Monday, September 14, 2009

Supporting Independent Bookstores

Few institutions are as Jeffersonian as the bookstore. In a letter to John Adams late in life, Jefferson said, "I cannot live without books." Although he distrusted large cities, Jefferson haunted the bookstores of Paris and Philadelphia, eventually accumulating what may have been the largest private library in the New World. A visit to a bookstore is a Jeffersonian act.

A good bookstore, however, is more than just a place to buy books. A good bookstore provides a meeting place for the community, where groups of people can come together to discuss anything from politics to gardening. It hosts authors, known and unknown, for book-signings and readings. It provides assistance to struggling local writers by giving them preferential treatment on the shelves. A good bookstore a pillar of any local community.

There are many bookstores across America whose connection with their community has become famous. There is City Lights in San Francisco, Tattered Cover in Denver, BookPeople in Austin, Strand Bookstore in New York, and hundreds of others. These independent stores glow with literary culture, and they are places where Jefferson would have been right at home.

Unfortunately, for the past several years, independent bookstores have been fighting a battle for survival against the corporate chain bookstore giants, Borders and Barnes and Noble. Able to draw on unrivaled financial resources, these two corporations have opened thousands of bookstores across the country, often strategically choosing store locations with the deliberate intention of driving nearby independent bookstores out of business. Across the country, hundreds of independent bookstores have been driven out of business over the last few decades. Every time one is forced to close, a little bit of the Jeffersonian fire is extinguished.

In contrast to independent bookstores, the chain bookstores are fairly bland and lifeless. Each store looks more or less identical to every other store, with no local uniqueness in their character. There is little real interaction between a chain bookstore and the local community, as the activities at a chain bookstore must be approved by some corporate bureaucrat higher up in the organization. Books by local authors are not highlighted in any way, as the choice of merchandise for sale was decided in a corporate office far removed from the community. Everything is geared merely towards maximizing sales; even the music played at a corporate bookstore is designed only to advertise the record in question, rather than provide pleasure to the customers.

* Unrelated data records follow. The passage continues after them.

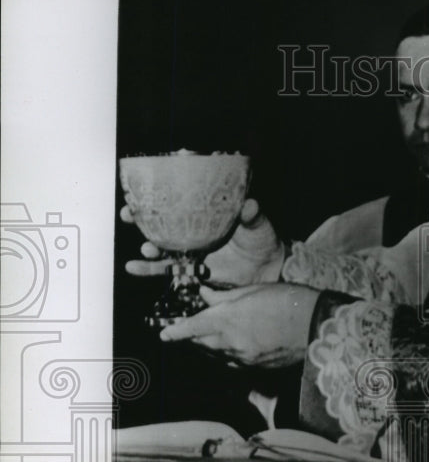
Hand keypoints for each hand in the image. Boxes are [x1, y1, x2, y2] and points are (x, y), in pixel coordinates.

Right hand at [122, 199, 284, 284]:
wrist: (267, 269)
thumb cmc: (262, 240)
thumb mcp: (258, 224)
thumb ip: (252, 215)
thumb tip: (250, 204)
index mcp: (205, 215)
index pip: (178, 202)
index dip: (158, 195)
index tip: (140, 190)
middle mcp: (194, 231)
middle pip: (162, 223)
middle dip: (142, 218)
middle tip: (128, 215)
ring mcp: (190, 252)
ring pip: (161, 248)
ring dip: (148, 248)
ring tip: (144, 249)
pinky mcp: (191, 271)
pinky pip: (167, 271)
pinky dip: (150, 270)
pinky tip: (133, 268)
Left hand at [159, 282, 319, 367]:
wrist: (316, 324)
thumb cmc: (287, 301)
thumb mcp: (253, 291)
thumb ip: (225, 296)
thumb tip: (205, 295)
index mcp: (227, 320)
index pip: (191, 329)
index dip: (175, 332)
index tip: (164, 333)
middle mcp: (231, 343)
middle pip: (200, 344)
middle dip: (190, 338)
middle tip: (185, 331)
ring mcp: (244, 358)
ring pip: (216, 355)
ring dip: (208, 347)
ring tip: (207, 337)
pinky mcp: (257, 367)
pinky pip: (233, 363)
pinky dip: (226, 355)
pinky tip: (230, 347)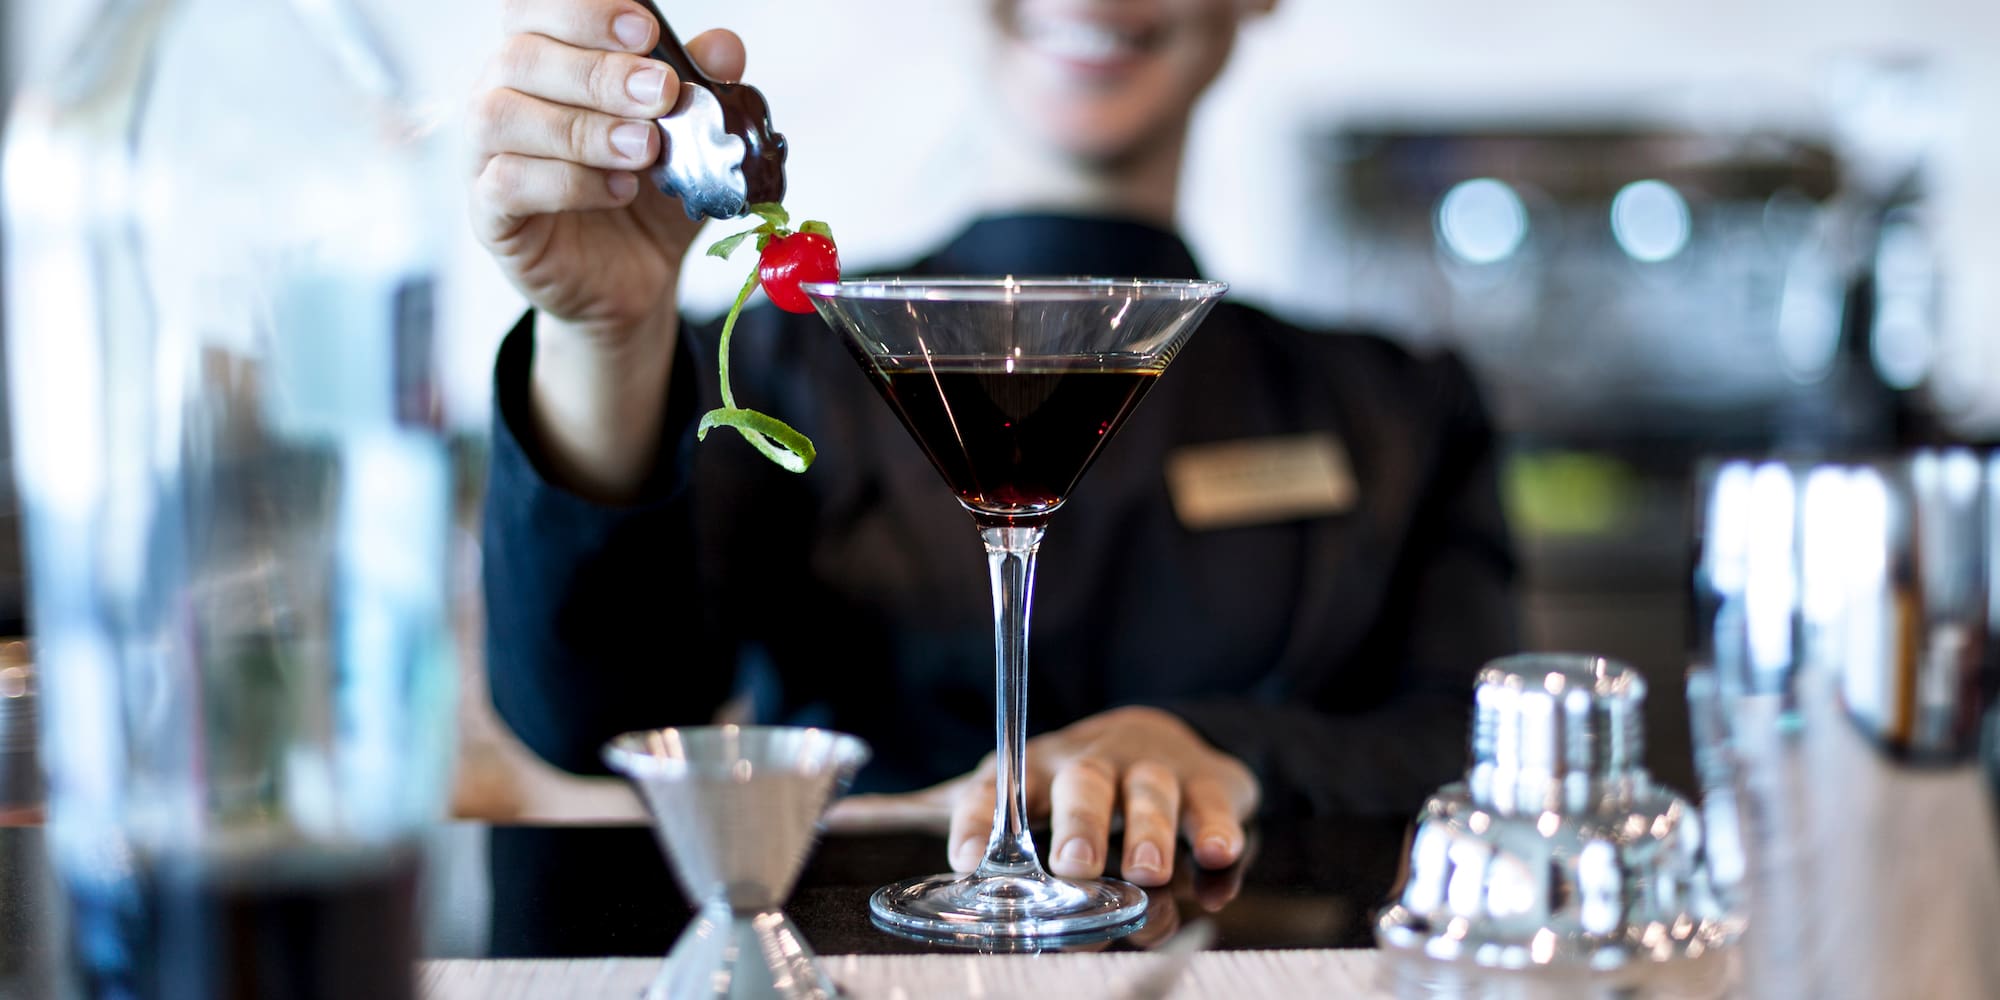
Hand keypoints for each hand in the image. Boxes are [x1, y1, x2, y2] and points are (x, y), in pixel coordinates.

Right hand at [471, 0, 739, 342]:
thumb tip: (723, 47)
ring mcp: (486, 154)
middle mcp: (502, 95)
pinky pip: (508, 183)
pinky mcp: (490, 213)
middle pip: (520, 55)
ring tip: (645, 148)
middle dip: (599, 71)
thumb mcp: (690, 141)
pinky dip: (568, 183)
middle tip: (662, 92)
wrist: (636, 276)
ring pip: (501, 115)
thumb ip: (701, 90)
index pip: (533, 9)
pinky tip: (619, 190)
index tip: (645, 30)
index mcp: (544, 61)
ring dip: (582, 128)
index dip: (582, 11)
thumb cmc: (649, 193)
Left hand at [828, 707, 1259, 886]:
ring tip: (1146, 873)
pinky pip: (1216, 806)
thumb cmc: (1065, 781)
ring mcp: (1151, 771)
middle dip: (1078, 826)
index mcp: (1032, 771)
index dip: (983, 823)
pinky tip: (1218, 864)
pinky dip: (1220, 835)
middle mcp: (1089, 765)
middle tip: (1072, 868)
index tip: (971, 863)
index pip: (998, 789)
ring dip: (1149, 833)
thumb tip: (837, 812)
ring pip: (1150, 795)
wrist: (1160, 736)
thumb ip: (938, 810)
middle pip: (1081, 786)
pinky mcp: (1207, 783)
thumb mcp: (1001, 790)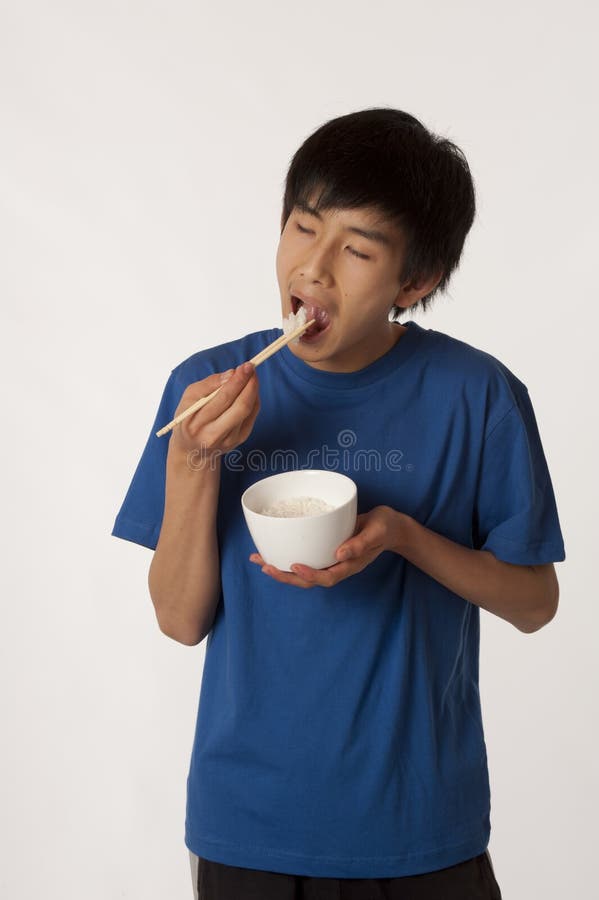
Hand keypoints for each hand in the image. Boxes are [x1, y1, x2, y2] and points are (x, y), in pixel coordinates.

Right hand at [168, 363, 259, 465]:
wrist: (192, 448)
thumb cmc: (190, 417)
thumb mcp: (189, 397)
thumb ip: (209, 384)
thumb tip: (232, 374)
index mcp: (195, 423)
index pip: (222, 399)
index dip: (237, 381)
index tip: (245, 366)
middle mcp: (212, 435)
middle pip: (240, 406)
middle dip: (249, 384)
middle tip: (251, 368)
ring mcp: (228, 440)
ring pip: (248, 410)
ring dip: (252, 390)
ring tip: (250, 377)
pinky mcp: (239, 440)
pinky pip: (252, 415)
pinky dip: (253, 399)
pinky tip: (248, 390)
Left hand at [249, 505, 400, 588]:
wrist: (389, 527)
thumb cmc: (384, 528)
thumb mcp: (376, 532)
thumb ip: (360, 543)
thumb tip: (339, 553)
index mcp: (349, 565)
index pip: (327, 577)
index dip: (310, 575)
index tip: (294, 566)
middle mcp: (337, 566)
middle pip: (309, 580)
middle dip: (286, 576)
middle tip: (266, 566)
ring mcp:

In the early 21st Century, the greatest threat to the freedom of the American people does not come from a foreign enemy, but rather from the gradual sapping of what Jefferson called "the sacred fire." One element of this is the encroachment of corporate standardization on pillars of our communities like independent bookstores and, for that matter, independent coffee houses, restaurants, and other types of stores. We need to vote with our dollars by shopping only at independent bookstores, shunning those corporate establishments that would destroy these citadels of Jeffersonianism if they could.

1 comment:

B3 said...

How will any bookstore compete with $9.99 for brand new hardcover bestwellers at Amazon and Walmart?